GALLIPOLI - Anche per i ricci di mare messi in vendita occorre il bollo sanitario. Ne sanno qualcosa 18 commercianti sottoposti a controllo da carabinieri di Gallipoli e Guardia Costiera nelle ultime tre settimane, che hanno ricevuto sanzioni amministrative per 25.500 euro.

Una parte dei ricci sequestrati

GALLIPOLI - La compagnia carabinieri di Gallipoli si dintingue ancora, in collaborazione con la locale Capitaneria di Porto, nella lotta ai metodi illegali di pesca, e alla tutela dei consumatori di prodotti ittici. E dopo vari maxi sequestri di ricci di mare pescati da soggetti che non possedevano autorizzazioni e licenze prescitte dalla legge (la pesca abusiva ha portato quasi all'estinzione le specie commestibili di echinodermi) ora nel mirino la vendita illegale: la normativa in materia di sicurezza alimentare della comunità europea - reg.Ce 853/2004 - assimila infatti i ricci di mare ai molluschi bivalvi, prevedendo l'obbligatorietà del bollo sanitario.

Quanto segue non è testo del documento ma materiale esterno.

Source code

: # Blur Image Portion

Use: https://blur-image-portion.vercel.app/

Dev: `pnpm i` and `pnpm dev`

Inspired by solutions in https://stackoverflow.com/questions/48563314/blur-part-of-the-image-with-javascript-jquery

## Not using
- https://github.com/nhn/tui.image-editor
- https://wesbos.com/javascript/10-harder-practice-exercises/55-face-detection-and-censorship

Ne sanno qualcosa 18 commercianti sottoposti a controllo da carabinieri di Gallipoli e Guardia Costiera nelle ultime tre settimane, che hanno ricevuto sanzioni amministrative per 25.500 euro. I ricci sequestrati sono stati 3mila, tutti vivi e rigettati in mare. Ovviamente, si trattava di esemplari messi in vendita senza il già citato bollo sanitario. La compagnia carabinieri e la Guardia Costiera di Gallipoli tornano e continueranno ad effettuare attività di controllo "al fine di prevenire danni della pesca, dell'ambiente marino nonché della salute degli incauti acquirenti". Solo il bollo sanitario può garantie infatti che i ricci non provengano dalle acque portuali o dalla prossimità di scarichi fognari.